Coinbase v. Suski
Date: Dec. 22, 2023
Issue: Where parties enter into an arbitration agreement with a delegation clause, should an arbitrator or a court decide whether an arbitration agreement is narrowed by a later contract that is silent as to arbitration and delegation?
Case Summary: ABA and other trade groups (Amici) filed an amicus brief urging the U.S. Supreme Court to rule a delegation clause requires arbitrator to decide whether a subsequent contract modifies the scope of original arbitration agreement.
In June 2021, Coinbase, an online cryptocurrency exchange, started a Dogecoin sweepstakes. David Suski and three users (collectively Suski) entered into two agreements to join the sweepstakes. The first agreement was a Coinbase user agreement that contained both an arbitration agreement and a broad delegation clause providing that all disputes on arbitrability would be resolved by the arbitrator. The second agreement, the official sweepstakes rules, contained a forum-selection clause that did not mention the prior arbitration agreement or delegation clause. The rules stipulated that California courts would have exclusive jurisdiction for related disputes. Suski sued alleging that Coinbase violated California’s False Advertising Law, Unfair Competition Law, and Consumer Legal Remedies. According to Suski, Coinbase intentionally misled users to believe they had to buy or sell at least $100 in cryptocurrency to enter, even though no monetary transaction was required. Further, Suski alleged that Coinbase’s sweepstakes was an unlawful lottery in violation of California law.

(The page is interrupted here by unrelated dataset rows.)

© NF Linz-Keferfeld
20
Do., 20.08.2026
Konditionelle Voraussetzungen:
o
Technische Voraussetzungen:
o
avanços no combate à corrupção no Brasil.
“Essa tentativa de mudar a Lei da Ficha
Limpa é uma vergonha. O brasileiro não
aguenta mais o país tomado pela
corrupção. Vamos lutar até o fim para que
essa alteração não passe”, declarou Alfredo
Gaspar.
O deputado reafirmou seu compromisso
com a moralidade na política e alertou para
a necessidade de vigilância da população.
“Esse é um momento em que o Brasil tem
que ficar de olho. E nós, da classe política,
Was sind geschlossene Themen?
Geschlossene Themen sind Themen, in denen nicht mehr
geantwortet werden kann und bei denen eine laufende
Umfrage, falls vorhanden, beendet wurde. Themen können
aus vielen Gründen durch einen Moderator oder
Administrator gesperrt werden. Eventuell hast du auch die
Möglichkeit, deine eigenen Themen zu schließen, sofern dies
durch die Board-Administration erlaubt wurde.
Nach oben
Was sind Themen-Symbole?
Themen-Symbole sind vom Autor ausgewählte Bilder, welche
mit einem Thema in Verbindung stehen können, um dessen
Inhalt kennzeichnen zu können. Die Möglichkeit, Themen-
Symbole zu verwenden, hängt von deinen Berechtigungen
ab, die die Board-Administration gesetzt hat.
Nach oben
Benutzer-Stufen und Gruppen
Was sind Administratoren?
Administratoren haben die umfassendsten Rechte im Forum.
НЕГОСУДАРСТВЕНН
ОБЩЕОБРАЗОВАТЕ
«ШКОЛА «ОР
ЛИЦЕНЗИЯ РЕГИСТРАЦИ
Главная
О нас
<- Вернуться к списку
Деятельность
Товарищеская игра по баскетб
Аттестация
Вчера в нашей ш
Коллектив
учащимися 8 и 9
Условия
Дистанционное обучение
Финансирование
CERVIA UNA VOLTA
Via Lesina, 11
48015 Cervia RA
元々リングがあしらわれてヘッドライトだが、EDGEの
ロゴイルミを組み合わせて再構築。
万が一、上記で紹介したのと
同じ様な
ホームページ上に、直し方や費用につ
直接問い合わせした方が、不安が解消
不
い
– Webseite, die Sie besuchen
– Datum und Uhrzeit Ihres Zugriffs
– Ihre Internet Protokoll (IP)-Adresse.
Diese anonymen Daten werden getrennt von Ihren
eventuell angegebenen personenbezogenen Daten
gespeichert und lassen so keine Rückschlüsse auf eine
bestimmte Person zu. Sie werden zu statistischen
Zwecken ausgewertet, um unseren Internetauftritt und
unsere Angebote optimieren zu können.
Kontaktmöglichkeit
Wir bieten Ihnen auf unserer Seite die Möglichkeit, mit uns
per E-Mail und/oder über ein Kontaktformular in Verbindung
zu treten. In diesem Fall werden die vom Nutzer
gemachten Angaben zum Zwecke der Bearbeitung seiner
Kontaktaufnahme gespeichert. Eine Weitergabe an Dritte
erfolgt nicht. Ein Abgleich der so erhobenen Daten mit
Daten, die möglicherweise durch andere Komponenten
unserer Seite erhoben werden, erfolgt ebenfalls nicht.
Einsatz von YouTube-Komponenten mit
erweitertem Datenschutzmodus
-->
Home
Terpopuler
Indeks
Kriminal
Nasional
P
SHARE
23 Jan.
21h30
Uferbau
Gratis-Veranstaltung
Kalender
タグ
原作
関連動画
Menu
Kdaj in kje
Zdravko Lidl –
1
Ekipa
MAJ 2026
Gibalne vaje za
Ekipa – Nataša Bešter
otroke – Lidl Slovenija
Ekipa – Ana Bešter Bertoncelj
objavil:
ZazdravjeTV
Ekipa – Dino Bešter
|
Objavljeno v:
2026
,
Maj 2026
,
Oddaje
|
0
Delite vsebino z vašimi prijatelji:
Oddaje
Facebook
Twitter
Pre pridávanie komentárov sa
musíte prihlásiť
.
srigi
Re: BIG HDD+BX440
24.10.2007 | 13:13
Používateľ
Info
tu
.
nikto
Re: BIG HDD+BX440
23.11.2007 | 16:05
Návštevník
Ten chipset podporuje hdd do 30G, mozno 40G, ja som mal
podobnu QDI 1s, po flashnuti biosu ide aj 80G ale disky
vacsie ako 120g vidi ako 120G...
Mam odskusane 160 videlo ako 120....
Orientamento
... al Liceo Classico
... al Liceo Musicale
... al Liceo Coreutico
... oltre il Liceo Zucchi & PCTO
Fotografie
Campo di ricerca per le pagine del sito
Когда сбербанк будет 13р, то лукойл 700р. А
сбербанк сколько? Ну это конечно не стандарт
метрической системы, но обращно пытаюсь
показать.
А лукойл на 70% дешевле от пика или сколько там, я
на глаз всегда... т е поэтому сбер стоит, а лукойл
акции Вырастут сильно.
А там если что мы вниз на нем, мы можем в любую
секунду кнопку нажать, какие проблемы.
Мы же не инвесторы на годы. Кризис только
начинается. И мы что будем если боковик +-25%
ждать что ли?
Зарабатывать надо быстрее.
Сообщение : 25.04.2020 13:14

Coinbase sought to compel arbitration, but the district court denied its motion. The court interpreted the contractual documents to conclude the Sweepstakes’ official rules with their forum-selection clause trumped the Coinbase User Agreement’s arbitration clause. On appeal, the Ninth Circuit affirmed, concluding the dispute should be resolved within the California court system rather than through arbitration. Coinbase petitioned the U.S. Supreme Court to review.
Amici filed its amicus brief supporting Coinbase. Amici argued the effect of a subsequent contract on a prior arbitration agreement that remains in effect is a question of the arbitration agreement’s scope, not contract formation, for four reasons. First, Amici asserted the Federal Arbitration Act (FAA) requires that valid arbitration agreements be enforced as written. Section 3 of the FAA provides that if the parties validly agreed to arbitrate, the court shall stay any litigation pending the completion of an arbitration proceeding under the agreement. Section 4 provides that a party that proves the opposing party’s failure to arbitrate a dispute “under a written agreement for arbitration” is entitled to an “order directing that such arbitration proceed in the manner provided for in such agreement.” Therefore, Amici emphasized when the dispute falls within the scope specified in the arbitration agreement, the court must issue an order compelling arbitration.
Second, Amici asserted whether a subsequent contract narrows the coverage of a prior arbitration agreement is a question of the arbitration agreement’s scope. Amici emphasized there is no dispute that Suski agreed to the Coinbase User Agreement, including its arbitration agreement. There is also no dispute the arbitration agreement remains in effect. In effect, Amici contended “so long as the arbitration agreement’s very existence is not challenged, questions about its reach or interaction with other agreements involve the arbitration agreement’s scope, not its formation.”
Third, because the parties agreed to delegate questions of arbitrability to an arbitrator, Amici asserted the arbitrator must decide the effect of the subsequent contract. Amici emphasized the FAA requires courts to “interpret the contract as written.” Therefore, under the current delegation clause, it was for the arbitrator to decide whether the sweepstakes rules narrowed the scope of the arbitration agreement to exclude the underlying claims asserted by Suski.
Fourth, Amici asserted that failing to properly distinguish between contract formation and scope issues will create widespread uncertainty, undermining Congress’ purpose in enacting the FAA. Amici highlighted that lengthy proceedings threaten to discourage the use of arbitration by depriving the parties of the informality and expediency they sought to achieve by agreeing to arbitrate a broad range of disputes. According to Amici, this includes any threshold disputes over arbitrability.
Amici also argued the court of appeals should have enforced the delegation clause even if the issue involves contract formation. Even if the court were to determine the question is one of contract formation—and the sweepstakes rules supersede the arbitration agreement and delegation clauses in the Coinbase User Agreement—Amici explained the court erred in ruling the forum-selection clause could silence the delegation clause. In deciding whether a valid delegation provision exists, a court must apply the “clear and unmistakable” standard from First Options of Chicago v. Kaplan. Under this standard, parties must provide clear and unmistakable evidence that they agreed to arbitrate. Amici explained there was no dispute that the delegation clause was formed, and the clear and unmistakable standard was satisfied. For these reasons, Amici concluded the delegation clause cannot be undone by “mere silence or ambiguity in a subsequent contract.”
Bottom Line: Respondents brief is due Jan. 17, 2024.